------ DATA FOR THIS TASK

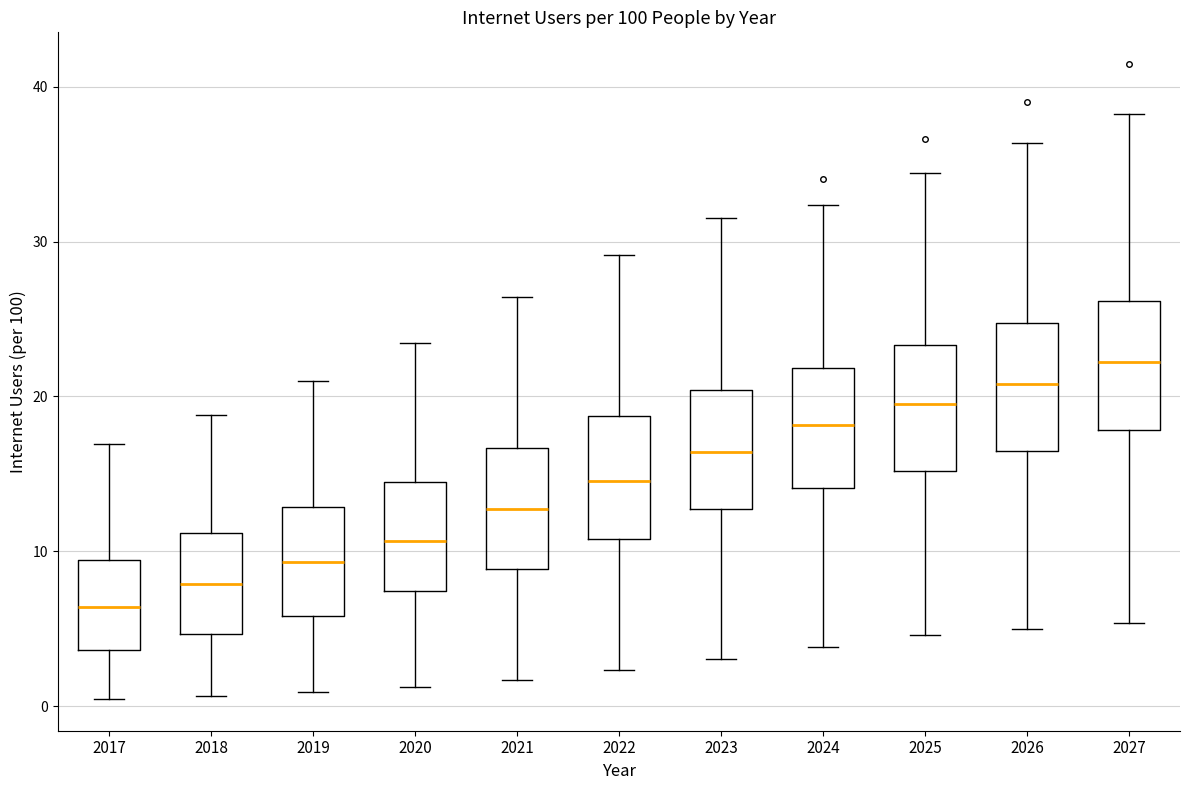

Reading left to right, transcribe this box plot: for each box, give where its median line is, the range the box spans, and where its two whiskers end, as read against the y-axis. The values are not printed on the chart, so give them approximately, as read against the axis.

2017: median 6, box 4 to 9, whiskers 0 to 17
2018: median 8, box 5 to 11, whiskers 1 to 19
2019: median 9, box 6 to 13, whiskers 1 to 21
2020: median 11, box 7 to 14, whiskers 1 to 23
2021: median 13, box 9 to 17, whiskers 2 to 26
2022: median 15, box 11 to 19, whiskers 2 to 29
2023: median 16, box 13 to 20, whiskers 3 to 32
2024: median 18, box 14 to 22, whiskers 4 to 32
2025: median 20, box 15 to 23, whiskers 5 to 34
2026: median 21, box 16 to 25, whiskers 5 to 36
2027: median 22, box 18 to 26, whiskers 5 to 38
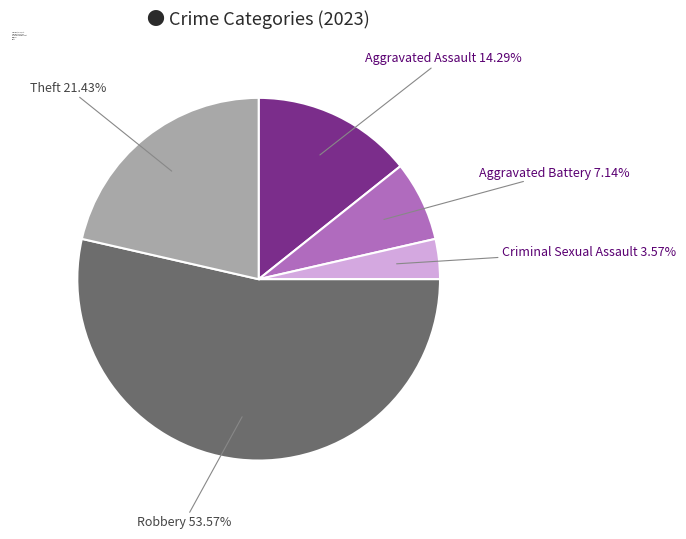

Which category has the biggest portion of the pie?

Robbery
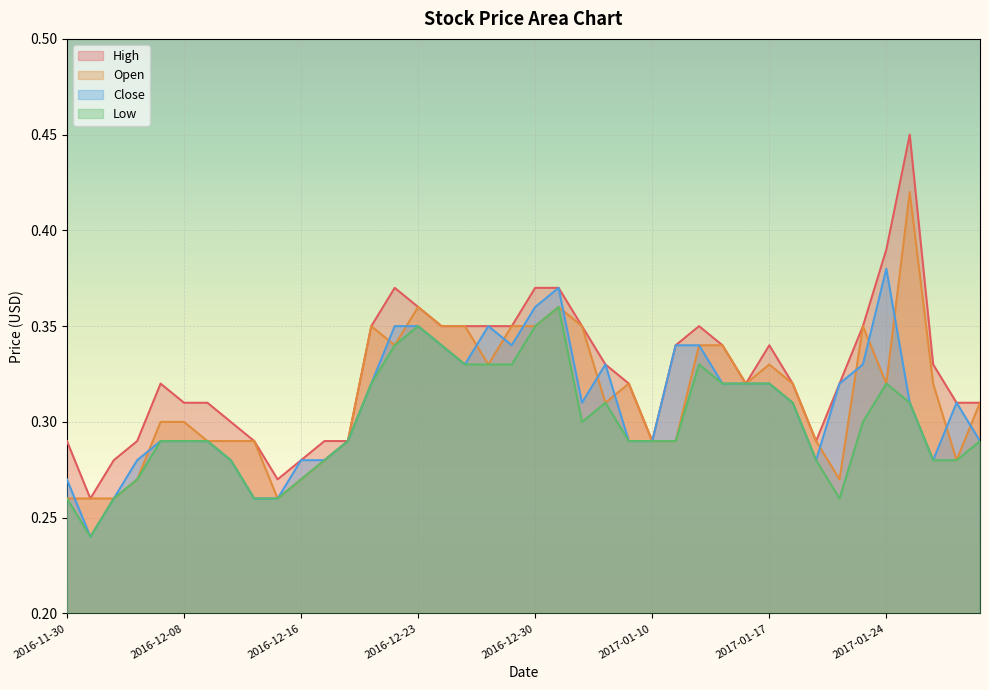

What are all the series names shown in the legend?

High, Open, Close, Low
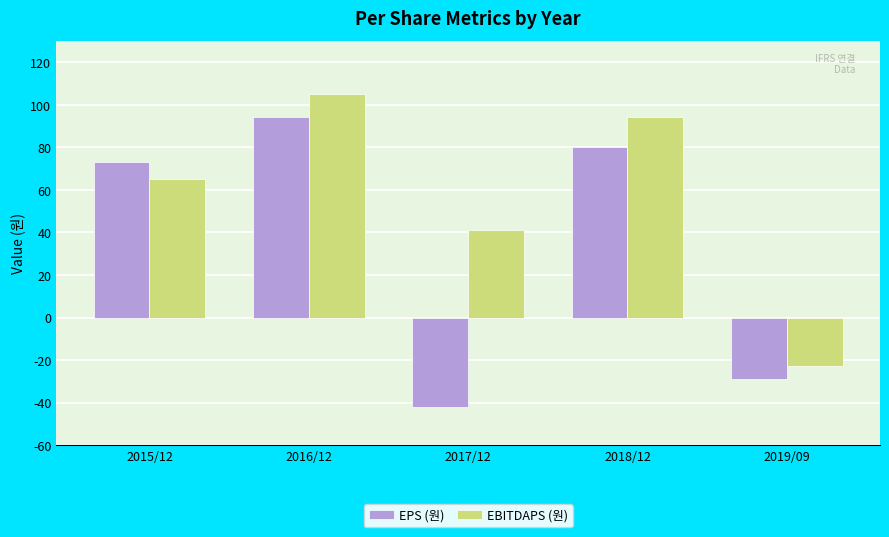

What is the label of the 3rd bar from the left?

2017/12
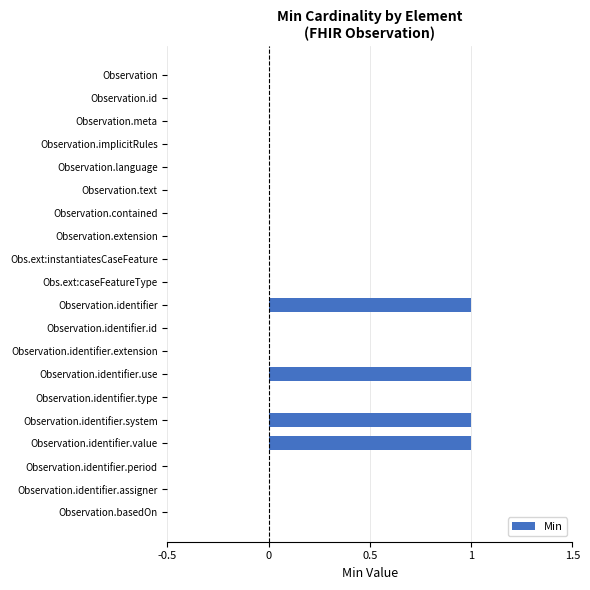

Reading top to bottom, transcribe all the data shown in this chart.

Observation=0	Observation.id=0	Observation.meta=0	Observation.implicitRules=0	Observation.language=0	Observation.text=0	Observation.contained=0	Observation.extension=0	Obs.ext:instantiatesCaseFeature=0	Obs.ext:caseFeatureType=0	Observation.identifier=1	Observation.identifier.id=0	Observation.identifier.extension=0	Observation.identifier.use=1	Observation.identifier.type=0	Observation.identifier.system=1	Observation.identifier.value=1	Observation.identifier.period=0	Observation.identifier.assigner=0	Observation.basedOn=0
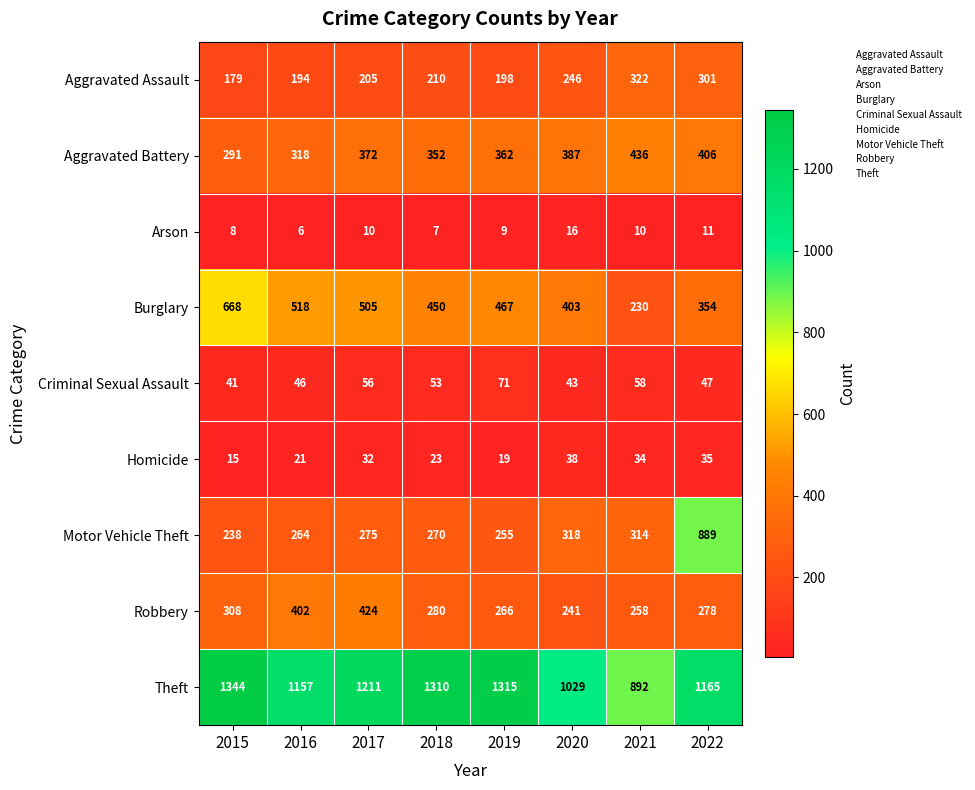

Between 2019 and 2020, which series saw the biggest shift?

Theft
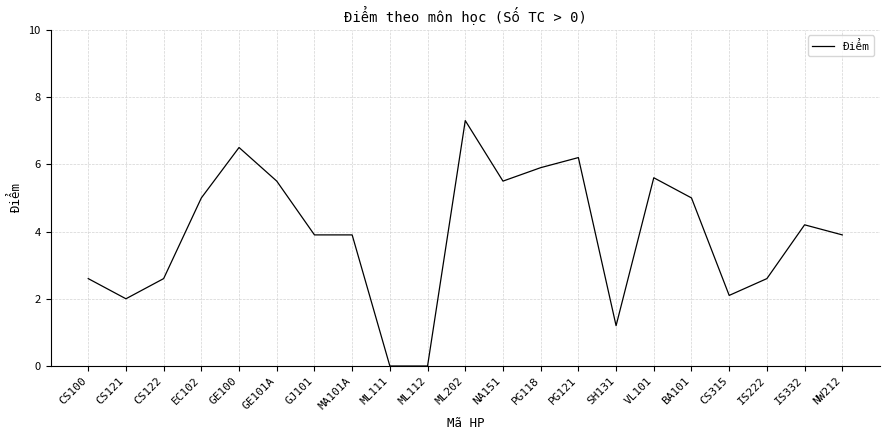

Count the number of categories in the chart.

21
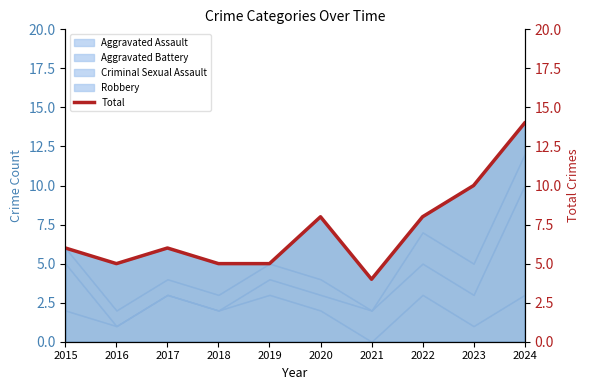

Is it true that the value at 2019 is 5?

True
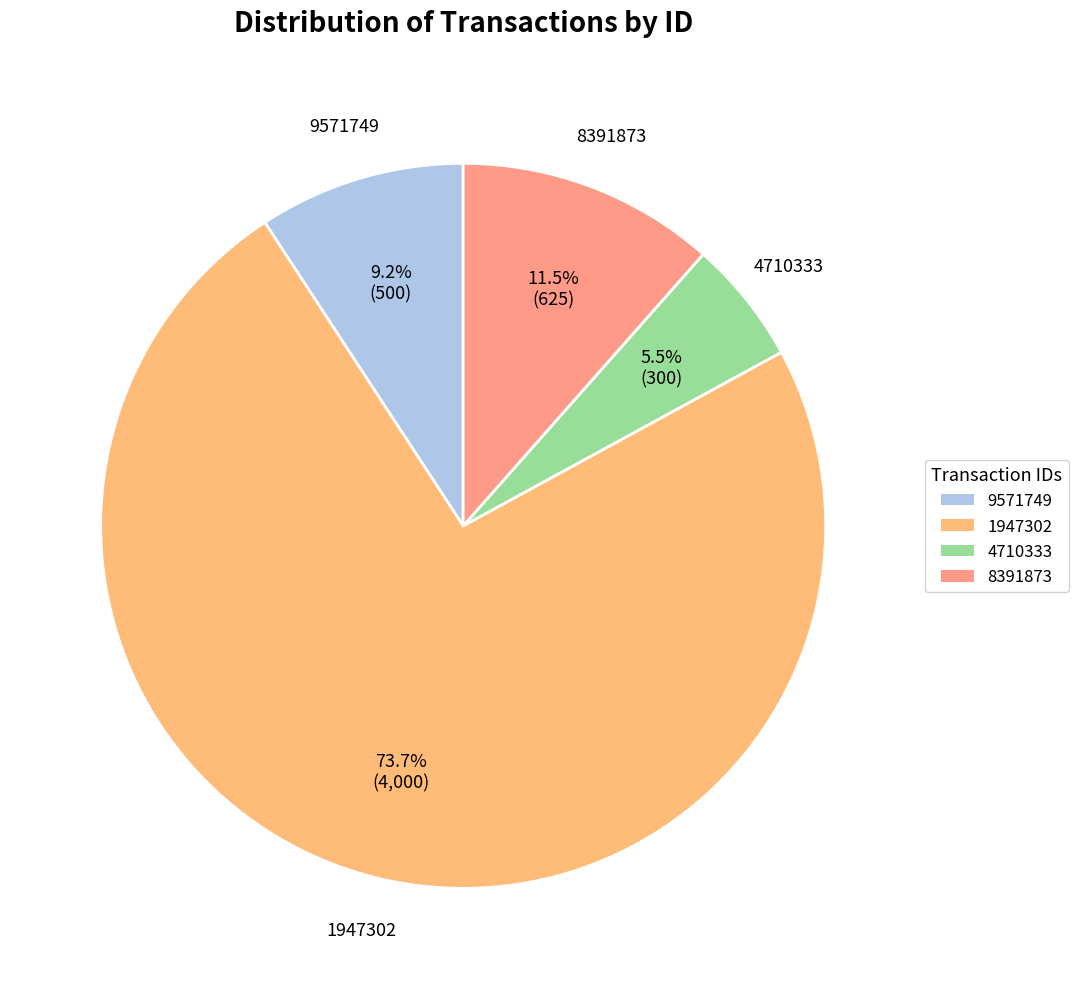

To the nearest percent, what is the difference between the largest and smallest slice percentages?

68%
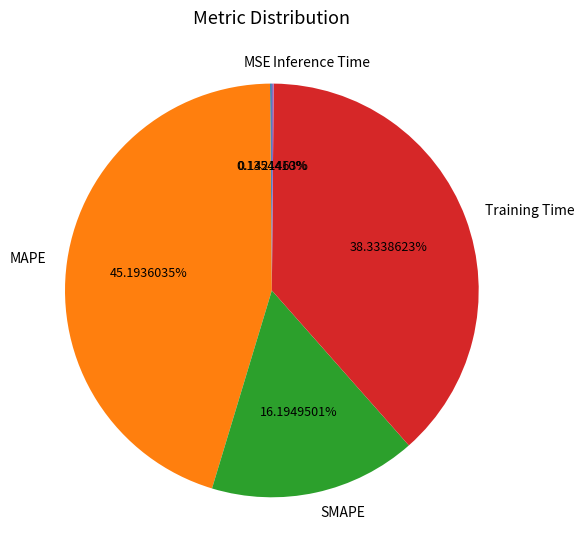

To the nearest percent, what is the difference between the SMAPE and MAPE slice percentages?

29%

------------

--- ACTIVITY ---
Render every nonblank line of the data above as a Markdown table with the columns "No." and "Data line", numbering the rows in order. Leave out the blank lines and the pictures.

--- RESPONSE BELOW ---
| No. | Data line |
|---|---|
| 1 | Reading left to right, transcribe this box plot: for each box, give where its median line is, the range the box spans, and where its two whiskers end, as read against the y-axis. The values are not printed on the chart, so give them approximately, as read against the axis. |
| 2 | 2017: median 6, box 4 to 9, whiskers 0 to 17 |
| 3 | 2018: median 8, box 5 to 11, whiskers 1 to 19 |
| 4 | 2019: median 9, box 6 to 13, whiskers 1 to 21 |
| 5 | 2020: median 11, box 7 to 14, whiskers 1 to 23 |
| 6 | 2021: median 13, box 9 to 17, whiskers 2 to 26 |
| 7 | 2022: median 15, box 11 to 19, whiskers 2 to 29 |
| 8 | 2023: median 16, box 13 to 20, whiskers 3 to 32 |
| 9 | 2024: median 18, box 14 to 22, whiskers 4 to 32 |
| 10 | 2025: median 20, box 15 to 23, whiskers 5 to 34 |
| 11 | 2026: median 21, box 16 to 25, whiskers 5 to 36 |
| 12 | 2027: median 22, box 18 to 26, whiskers 5 to 38 |
| 13 | Which category has the biggest portion of the pie? |
| 14 | Robbery |
| 15 | What are all the series names shown in the legend? |
| 16 | High, Open, Close, Low |
| 17 | What is the label of the 3rd bar from the left? |
| 18 | 2017/12 |
| 19 | Reading top to bottom, transcribe all the data shown in this chart. |
| 20 | Observation=0	Observation.id=0	Observation.meta=0	Observation.implicitRules=0	Observation.language=0	Observation.text=0	Observation.contained=0	Observation.extension=0	Obs.ext:instantiatesCaseFeature=0	Obs.ext:caseFeatureType=0	Observation.identifier=1	Observation.identifier.id=0	Observation.identifier.extension=0	Observation.identifier.use=1	Observation.identifier.type=0	Observation.identifier.system=1	Observation.identifier.value=1	Observation.identifier.period=0	Observation.identifier.assigner=0	Observation.basedOn=0 |
| 21 | Between 2019 and 2020, which series saw the biggest shift? |
| 22 | Theft |
| 23 | Count the number of categories in the chart. |
| 24 | 21 |
| 25 | Is it true that the value at 2019 is 5? |
| 26 | True |
| 27 | To the nearest percent, what is the difference between the largest and smallest slice percentages? |
| 28 | 68% |
| 29 | To the nearest percent, what is the difference between the SMAPE and MAPE slice percentages? |
| 30 | 29% |